Piacciono, e su di loro stanno investendo e altri sono pronti a farlo. Gli uffici marketing di note case di abbigliamento, auto ed elettronica stanno prendendo in seria considerazione questi due talenti purissimi del ciclismo di casa nostra, per fare in modo che diventino testimonial dei loro prestigiosi marchi.
Intanto Damiano Cunego, 23 anni, numero uno del ciclismo mondiale si è visto lievitare il proprio ingaggio dopo il successo al Giro d'Italia e una stagione a dir poco da favola. Da 50 mila euro è passato a 800 mila che gli sono arrivati direttamente dalla squadra (la Saeco). A questi vanno sommati i guadagni che sono arrivati dai circuiti a ingaggio (circa 5 mila euro in Italia e 10 mila all'estero), dalle numerose comparsate televisive e dagli sponsor personali: casco, occhiali, cardiofrequenzimetro, ciclocomputer, scarpe: il «Piccolo Principe» adesso può contare su un ingaggio annuo di 1250 mila euro.
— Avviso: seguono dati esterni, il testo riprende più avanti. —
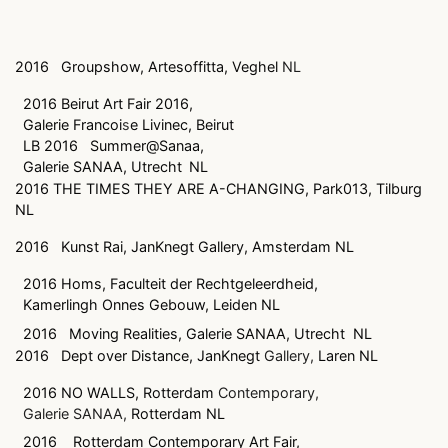
2016
Groupshow, Artesoffitta, Veghel
NL
2016 Beirut Art Fair 2016,
Galerie Francoi
s
e Livinec, Beirut
LB 2016
Summer@Sanaa,
Galerie SANAA, Utrecht
NL
2016 THE TIMES THEY ARE A-CHANGING, Park013, Tilburg
NL
2016
Kunst Rai, JanKnegt Gallery, Amsterdam NL
2016 Homs, Faculteit der Rechtgeleerdheid,
Kamerlingh Onnes Gebouw, Leiden NL
2016
Moving Realities, Galerie SANAA, Utrecht
NL
2016
Dept over Distance, JanKnegt
Gallery,
Laren NL
2016 NO WALLS, Rotterdam
Contemporary,
Galerie SANAA,
Rotterdam NL
2016
Rotterdam Contemporary Art Fair,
Anche Ivan Basso, terzo al Tour de France, e numero undici al mondo, non è da meno. Ha quattro anni di più del Piccolo Principe, e una lenta ma costante maturazione. Biarne Riis, il suo team manager, l'ha strappato alla Fassa Bortolo di Giancarlo Ferretti a suon di euro. Non è un mistero: Basso veniva da un paio di stagioni buone ma prive di vittorie. Ferron ci credeva ma fino ad un certo punto. Il tecnico danese, vincitore del Tour '96, invece ha sempre creduto - proprio come Armstrong - che il varesino di Cassano Magnago fosse fatto per le corse a tappe e in particolare per la Grande Boucle. Per dimostrare Ivan quanto fosse convinto gli ha messo sotto il naso un contratto al quale era diffcile poter dire di no. 900 mila euro, premi esclusi. Ai quali, vanno aggiunti poi gli sponsor personali e i molti circuiti - soprattutto in Belgio, Olanda e Danimarca - che il varesino ha disputato subito dopo il Tour. Anche Basso, il suo ingaggio è sui 1300 euro.
«E nonostante Riis abbia avuto quest'anno qualche problema di budget per allestire la squadra - racconta il varesino, iridato tra gli under'23 nel '98 -, mi ha ugualmente dato un piccolo aumento», dice. E un merito va anche a Riis, che i corridori sa sceglierli ma sa anche motivarli con gesti concreti. Basti pensare a Michele Bartoli, che in possesso di un altro anno di contratto, ma mentalmente demotivato, ha deciso di chiudere anzitempo la carriera, e Riis gli ha ugualmente riconosciuto la metà di quanto era stato pattuito. E l'altra metà? Molti se la sarebbero tenuta in tasca, Riis, invece, ha deciso di investirla nei corridori, andando a ritoccare un po' tutti gli ingaggi. Come si dice? I conti tornano, e a volte, ritornano: nelle tasche dei corridori. E di questi tempi non è poi un fatto così scontato.